Nucleo Longevity

Apigenin

apigenin

A dietary flavonoid promoted to preserve NAD⁺ by inhibiting the enzyme CD38.

TypeSupplement / dietary

The grade answers: What does the human evidence support for: CD38 inhibition / NAD⁺ support?

Grade

C

Limited

The grade rates evidence quality — it is not advice to take or buy.

Class
Flavonoid
Primary use
CD38 inhibition / NAD⁺ support
Evidence strength
low
Last reviewed
2026-07-01

Bottom line

A neat theory — block the enzyme that burns through NAD⁺ — supported mainly by lab and animal work. Direct human longevity evidence is essentially absent.

What the evidence says

Apigenin is a flavonoid (parsley, chamomile, celery) studied as a CD38 inhibitor; since CD38 consumes NAD⁺ and rises with age, inhibiting it is proposed as a way to preserve NAD⁺ — a different angle from NAD⁺ precursors like NMN. The evidence is largely preclinical, with some small human work on anxiety/sleep (as in chamomile) unrelated to the NAD⁺ claim. There are no human trials showing it raises NAD⁺ or affects aging outcomes.
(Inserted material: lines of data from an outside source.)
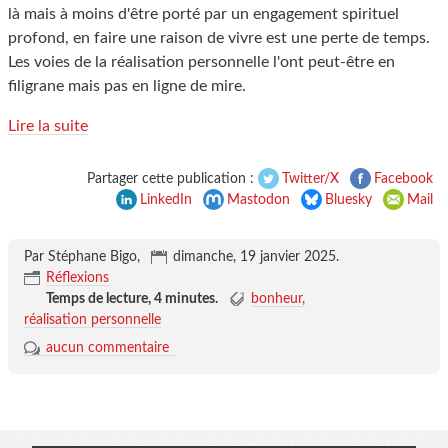
là mais à moins d'être porté par un engagement spirituel
profond, en faire une raison de vivre est une perte de temps.
Les voies de la réalisation personnelle l'ont peut-être en
filigrane mais pas en ligne de mire.
Lire la suite
Partager cette publication :
Twitter/X
Facebook
LinkedIn
Mastodon
Bluesky
Mail
Par Stéphane Bigo,
dimanche, 19 janvier 2025
.
Réflexions
Temps de lecture,
4 minutes
.
bonheur
réalisation personnelle
aucun commentaire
Grade C: interesting mechanism, minimal direct human evidence, and poor bioavailability like most flavonoids.

Key studies

  1. [1]

    Apigenin as a CD38 inhibitor and NAD⁺ metabolism · preclinical

    Preclinical basis for the NAD⁺-preservation idea.

    Open on PubMed
  2. [2]

    Apigenin pharmacology and bioavailability (review) · review

    Low absorption complicates translation to humans.

    Open on PubMed
  3. [3]

    CD38, NAD⁺ decline and aging (review) · review

    Why CD38 is a plausible NAD⁺ target.

    Open on PubMed
See all studies on PubMed

Mechanism

Inhibits CD38, an NAD⁺-degrading enzyme, potentially slowing NAD⁺ decline; also has general antioxidant, anti-inflammatory and mild anxiolytic flavonoid effects.

Safety

Consumed as a dietary flavonoid with good tolerability at food levels; concentrated supplement safety is less characterised, and flavonoids can interact with drug-metabolising enzymes.

Dosage context

No established human 'NAD⁺-preserving' dose; supplement products vary and bioavailability is low. Much of the interest is extrapolated from cell and animal studies.

Examples of application

  • Present in parsley, chamomile and celery.
  • As a supplement, the CD38/NAD⁺ rationale is largely preclinical.
  • One to watch rather than bank on; absorption is low.

From the field

Apigenin is the 'stop burning NAD⁺' counterpart to the 'add more NAD⁺' precursors — clever on paper, almost entirely preclinical in practice. Grade C, and one to watch rather than to bank on.